Lately, I've been having silly thoughts and dreams about the king himself. Not sexual fantasies, but they might as well have been. These thoughts have been keeping me up all night that I didn't even want to fall asleep. They were nightmares.
Given that Klaus really is a monster, then they were nightmares. But if he's actually that lonely danger boy I glimpsed out of him every once in a while, then they were pleasant fantasies. I mean with what I saw from the brief nudity in our encounter, he's got a couple of features to fantasize about.

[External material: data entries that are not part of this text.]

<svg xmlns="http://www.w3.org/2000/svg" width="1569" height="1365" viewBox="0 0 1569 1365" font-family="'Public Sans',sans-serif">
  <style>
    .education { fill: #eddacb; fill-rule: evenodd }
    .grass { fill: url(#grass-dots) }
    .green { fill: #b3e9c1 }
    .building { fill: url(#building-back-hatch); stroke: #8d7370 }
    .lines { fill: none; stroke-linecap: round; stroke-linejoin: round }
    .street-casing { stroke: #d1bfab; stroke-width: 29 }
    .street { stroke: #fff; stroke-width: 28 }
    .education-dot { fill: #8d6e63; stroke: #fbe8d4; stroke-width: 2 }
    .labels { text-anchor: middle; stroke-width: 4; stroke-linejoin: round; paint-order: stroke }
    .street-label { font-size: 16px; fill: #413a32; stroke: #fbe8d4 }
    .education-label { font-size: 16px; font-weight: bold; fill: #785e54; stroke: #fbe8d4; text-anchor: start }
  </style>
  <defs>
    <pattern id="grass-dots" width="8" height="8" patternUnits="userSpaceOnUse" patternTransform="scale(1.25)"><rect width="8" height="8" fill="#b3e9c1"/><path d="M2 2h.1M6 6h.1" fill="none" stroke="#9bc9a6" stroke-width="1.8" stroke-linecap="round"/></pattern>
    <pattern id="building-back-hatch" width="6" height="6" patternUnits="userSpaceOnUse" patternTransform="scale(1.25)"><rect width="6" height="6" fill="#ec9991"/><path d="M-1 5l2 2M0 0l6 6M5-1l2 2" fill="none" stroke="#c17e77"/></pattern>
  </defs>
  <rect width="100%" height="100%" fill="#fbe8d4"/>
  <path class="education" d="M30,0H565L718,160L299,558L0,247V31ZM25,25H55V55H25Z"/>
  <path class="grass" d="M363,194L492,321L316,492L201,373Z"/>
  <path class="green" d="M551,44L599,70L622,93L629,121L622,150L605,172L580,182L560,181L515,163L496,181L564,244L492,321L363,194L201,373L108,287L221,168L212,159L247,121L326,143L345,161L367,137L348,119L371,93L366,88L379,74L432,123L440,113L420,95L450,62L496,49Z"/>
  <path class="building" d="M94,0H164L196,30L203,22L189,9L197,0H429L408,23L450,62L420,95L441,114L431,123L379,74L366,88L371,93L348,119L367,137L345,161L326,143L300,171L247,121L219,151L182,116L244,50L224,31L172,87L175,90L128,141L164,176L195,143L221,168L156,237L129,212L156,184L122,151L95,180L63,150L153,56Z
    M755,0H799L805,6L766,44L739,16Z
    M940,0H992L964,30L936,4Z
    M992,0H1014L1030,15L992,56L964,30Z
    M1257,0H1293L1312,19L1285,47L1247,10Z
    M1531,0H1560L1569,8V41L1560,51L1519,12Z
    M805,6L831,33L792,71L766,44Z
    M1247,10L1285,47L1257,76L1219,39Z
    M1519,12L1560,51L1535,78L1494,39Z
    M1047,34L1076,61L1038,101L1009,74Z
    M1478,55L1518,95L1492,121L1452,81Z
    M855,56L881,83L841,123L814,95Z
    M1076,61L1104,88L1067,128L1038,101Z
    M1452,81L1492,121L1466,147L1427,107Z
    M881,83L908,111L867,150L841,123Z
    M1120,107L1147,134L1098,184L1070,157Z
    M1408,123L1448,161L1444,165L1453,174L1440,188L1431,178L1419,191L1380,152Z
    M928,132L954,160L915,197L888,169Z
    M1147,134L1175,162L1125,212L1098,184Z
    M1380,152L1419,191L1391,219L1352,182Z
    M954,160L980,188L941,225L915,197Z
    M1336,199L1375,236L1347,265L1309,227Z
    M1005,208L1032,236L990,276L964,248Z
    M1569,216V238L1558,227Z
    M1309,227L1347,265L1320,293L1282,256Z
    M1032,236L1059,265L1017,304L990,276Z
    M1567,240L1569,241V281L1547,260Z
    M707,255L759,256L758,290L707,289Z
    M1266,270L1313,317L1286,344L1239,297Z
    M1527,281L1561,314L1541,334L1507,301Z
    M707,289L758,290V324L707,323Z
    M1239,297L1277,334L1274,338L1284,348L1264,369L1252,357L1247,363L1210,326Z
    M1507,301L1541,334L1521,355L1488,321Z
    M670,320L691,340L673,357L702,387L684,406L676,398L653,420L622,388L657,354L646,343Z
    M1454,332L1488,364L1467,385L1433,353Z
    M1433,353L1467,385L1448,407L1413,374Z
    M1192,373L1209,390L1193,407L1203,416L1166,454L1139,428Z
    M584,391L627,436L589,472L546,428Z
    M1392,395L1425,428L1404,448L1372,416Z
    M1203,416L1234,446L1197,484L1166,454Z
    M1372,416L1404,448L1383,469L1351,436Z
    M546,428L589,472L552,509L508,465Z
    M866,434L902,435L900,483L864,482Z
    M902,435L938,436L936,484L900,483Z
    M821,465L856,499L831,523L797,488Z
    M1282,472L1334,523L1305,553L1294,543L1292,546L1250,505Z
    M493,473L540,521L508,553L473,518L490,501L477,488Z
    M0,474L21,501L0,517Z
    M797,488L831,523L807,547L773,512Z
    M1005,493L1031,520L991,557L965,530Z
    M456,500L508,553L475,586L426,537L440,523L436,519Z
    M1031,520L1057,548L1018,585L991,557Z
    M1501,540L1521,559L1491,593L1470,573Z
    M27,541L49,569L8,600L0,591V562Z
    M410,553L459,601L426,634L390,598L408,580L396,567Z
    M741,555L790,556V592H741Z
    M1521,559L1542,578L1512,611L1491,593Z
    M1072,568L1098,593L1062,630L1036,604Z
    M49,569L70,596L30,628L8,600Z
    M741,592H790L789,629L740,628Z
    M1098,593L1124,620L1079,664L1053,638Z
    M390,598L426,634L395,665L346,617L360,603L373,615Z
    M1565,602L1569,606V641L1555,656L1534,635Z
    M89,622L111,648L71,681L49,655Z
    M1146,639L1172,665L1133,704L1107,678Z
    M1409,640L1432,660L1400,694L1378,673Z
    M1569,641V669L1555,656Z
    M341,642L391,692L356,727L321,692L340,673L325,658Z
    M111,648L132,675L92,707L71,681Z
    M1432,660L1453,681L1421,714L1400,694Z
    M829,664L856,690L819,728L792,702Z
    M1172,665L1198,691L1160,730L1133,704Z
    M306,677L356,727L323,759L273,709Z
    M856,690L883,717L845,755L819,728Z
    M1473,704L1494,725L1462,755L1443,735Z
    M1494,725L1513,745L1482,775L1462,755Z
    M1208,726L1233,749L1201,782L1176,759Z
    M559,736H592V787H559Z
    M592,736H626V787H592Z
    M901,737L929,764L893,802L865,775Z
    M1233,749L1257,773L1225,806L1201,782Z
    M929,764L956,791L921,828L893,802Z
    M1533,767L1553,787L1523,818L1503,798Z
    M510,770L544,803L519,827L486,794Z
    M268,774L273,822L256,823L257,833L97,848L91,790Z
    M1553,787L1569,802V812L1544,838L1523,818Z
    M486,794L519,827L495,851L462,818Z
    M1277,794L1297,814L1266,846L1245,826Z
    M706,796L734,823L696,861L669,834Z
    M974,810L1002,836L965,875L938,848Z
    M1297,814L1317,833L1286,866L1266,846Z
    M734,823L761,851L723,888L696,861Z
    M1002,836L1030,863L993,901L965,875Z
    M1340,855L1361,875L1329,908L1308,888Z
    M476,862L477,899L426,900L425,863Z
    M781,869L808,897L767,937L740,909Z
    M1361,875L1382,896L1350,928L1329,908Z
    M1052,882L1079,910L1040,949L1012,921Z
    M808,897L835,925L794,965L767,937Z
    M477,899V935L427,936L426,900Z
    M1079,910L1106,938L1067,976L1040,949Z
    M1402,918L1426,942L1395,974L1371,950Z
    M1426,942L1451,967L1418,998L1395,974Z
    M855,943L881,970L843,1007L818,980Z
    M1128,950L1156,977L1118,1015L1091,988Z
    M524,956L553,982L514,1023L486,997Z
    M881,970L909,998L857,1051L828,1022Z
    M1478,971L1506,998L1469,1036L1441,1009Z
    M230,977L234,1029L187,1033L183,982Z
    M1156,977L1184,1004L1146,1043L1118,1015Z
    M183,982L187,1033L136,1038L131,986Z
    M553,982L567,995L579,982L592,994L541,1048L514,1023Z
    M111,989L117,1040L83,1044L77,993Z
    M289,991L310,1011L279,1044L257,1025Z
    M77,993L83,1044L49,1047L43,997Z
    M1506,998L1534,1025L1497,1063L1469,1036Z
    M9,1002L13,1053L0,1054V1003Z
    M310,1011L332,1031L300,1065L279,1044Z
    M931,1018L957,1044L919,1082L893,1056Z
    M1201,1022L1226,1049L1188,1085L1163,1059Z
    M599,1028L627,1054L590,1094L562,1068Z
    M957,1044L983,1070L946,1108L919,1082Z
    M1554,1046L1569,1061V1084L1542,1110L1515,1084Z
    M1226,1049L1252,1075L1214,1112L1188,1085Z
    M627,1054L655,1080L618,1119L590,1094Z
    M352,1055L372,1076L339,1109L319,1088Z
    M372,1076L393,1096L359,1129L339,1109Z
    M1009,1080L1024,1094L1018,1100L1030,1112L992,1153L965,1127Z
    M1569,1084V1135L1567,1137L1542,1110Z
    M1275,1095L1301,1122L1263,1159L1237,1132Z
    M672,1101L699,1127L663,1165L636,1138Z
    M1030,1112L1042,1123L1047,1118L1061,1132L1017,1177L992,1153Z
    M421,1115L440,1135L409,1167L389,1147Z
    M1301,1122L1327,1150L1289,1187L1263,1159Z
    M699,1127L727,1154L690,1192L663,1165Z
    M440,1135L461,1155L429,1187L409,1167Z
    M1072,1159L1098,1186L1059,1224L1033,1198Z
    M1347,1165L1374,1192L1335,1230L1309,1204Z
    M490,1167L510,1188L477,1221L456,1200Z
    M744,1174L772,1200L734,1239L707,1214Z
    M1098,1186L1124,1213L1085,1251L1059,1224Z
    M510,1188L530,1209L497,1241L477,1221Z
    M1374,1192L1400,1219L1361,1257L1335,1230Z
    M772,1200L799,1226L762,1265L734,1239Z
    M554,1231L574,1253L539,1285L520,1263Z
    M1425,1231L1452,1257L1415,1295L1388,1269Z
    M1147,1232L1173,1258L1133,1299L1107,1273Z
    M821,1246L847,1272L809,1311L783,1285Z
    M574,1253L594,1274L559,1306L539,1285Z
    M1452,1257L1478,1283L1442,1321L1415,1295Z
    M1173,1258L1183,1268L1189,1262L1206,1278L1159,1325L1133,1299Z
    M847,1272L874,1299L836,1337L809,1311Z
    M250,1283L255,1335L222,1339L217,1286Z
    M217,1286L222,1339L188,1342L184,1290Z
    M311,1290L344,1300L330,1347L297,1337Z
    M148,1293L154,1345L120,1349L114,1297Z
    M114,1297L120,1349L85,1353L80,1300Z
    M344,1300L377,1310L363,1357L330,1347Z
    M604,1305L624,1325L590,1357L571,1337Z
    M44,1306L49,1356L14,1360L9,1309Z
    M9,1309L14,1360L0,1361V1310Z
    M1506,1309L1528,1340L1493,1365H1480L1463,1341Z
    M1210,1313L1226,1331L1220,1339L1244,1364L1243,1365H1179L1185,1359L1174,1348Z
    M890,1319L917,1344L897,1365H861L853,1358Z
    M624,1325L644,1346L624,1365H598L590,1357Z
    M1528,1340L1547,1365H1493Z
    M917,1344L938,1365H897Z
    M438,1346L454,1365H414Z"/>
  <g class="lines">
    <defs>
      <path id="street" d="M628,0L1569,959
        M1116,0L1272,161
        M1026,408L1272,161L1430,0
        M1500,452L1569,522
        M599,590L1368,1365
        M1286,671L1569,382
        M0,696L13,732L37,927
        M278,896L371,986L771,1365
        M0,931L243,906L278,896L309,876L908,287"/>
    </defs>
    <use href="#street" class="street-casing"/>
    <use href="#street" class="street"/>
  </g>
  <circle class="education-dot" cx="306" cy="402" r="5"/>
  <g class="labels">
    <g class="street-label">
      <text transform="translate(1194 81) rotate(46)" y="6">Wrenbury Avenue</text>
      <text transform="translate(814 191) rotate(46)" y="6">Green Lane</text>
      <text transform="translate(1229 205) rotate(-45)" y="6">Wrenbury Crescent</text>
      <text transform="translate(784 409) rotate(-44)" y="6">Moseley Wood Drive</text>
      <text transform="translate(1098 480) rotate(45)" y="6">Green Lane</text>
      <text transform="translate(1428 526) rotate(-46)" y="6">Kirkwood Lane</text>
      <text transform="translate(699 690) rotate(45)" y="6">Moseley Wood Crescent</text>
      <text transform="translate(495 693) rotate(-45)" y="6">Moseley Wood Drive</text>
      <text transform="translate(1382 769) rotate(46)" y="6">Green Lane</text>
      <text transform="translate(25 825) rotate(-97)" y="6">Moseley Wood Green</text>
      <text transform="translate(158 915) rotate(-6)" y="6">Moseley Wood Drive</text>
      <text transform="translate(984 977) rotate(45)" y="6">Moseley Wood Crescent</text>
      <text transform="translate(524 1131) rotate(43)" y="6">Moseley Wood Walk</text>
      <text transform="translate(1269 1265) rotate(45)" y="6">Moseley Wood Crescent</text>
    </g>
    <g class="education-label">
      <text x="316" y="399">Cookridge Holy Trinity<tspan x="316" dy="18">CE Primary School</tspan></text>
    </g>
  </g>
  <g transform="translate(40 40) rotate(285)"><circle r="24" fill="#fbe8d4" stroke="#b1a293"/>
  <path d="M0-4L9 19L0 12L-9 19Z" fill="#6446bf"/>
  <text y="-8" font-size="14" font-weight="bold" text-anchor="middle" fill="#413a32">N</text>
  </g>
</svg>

But regardless, nobody knows how terrifying this is for me. Bonnie's been lying to me about her personal vendetta against Klaus and he's been keeping very quiet about it, not wanting me to have even the slightest clue.
He couldn't even admit to me his real feelings from the time that he was making that lonesome painting. Yes, it has occurred to me that it might've been personal, but I thought we were past that. Isn't he trying to woo me after all? Isn't the point of wooing is to make a person know you in the best possible view? So why is he hesitating? Unless...
Unless, he isn't wooing me. He's using me like I thought he would be from the first day I saw him. He and Kol were natural charmers. Maybe he's just putting on this show to get into my pants like I first thought he was. Getting to know a little about him has totally clouded my judgment.
But it felt all too real. His words to me about him being sad if I were ever to turn my back on him. The emotion and his tone, they were all too real. One second he's telling me that he's dangerous and that I would run for the hills once I find out the truth, but the next, he's telling me things like 'I fancy you'. It's really quite conflicting. And infuriating considering that I can't quite seem to figure his true intentions.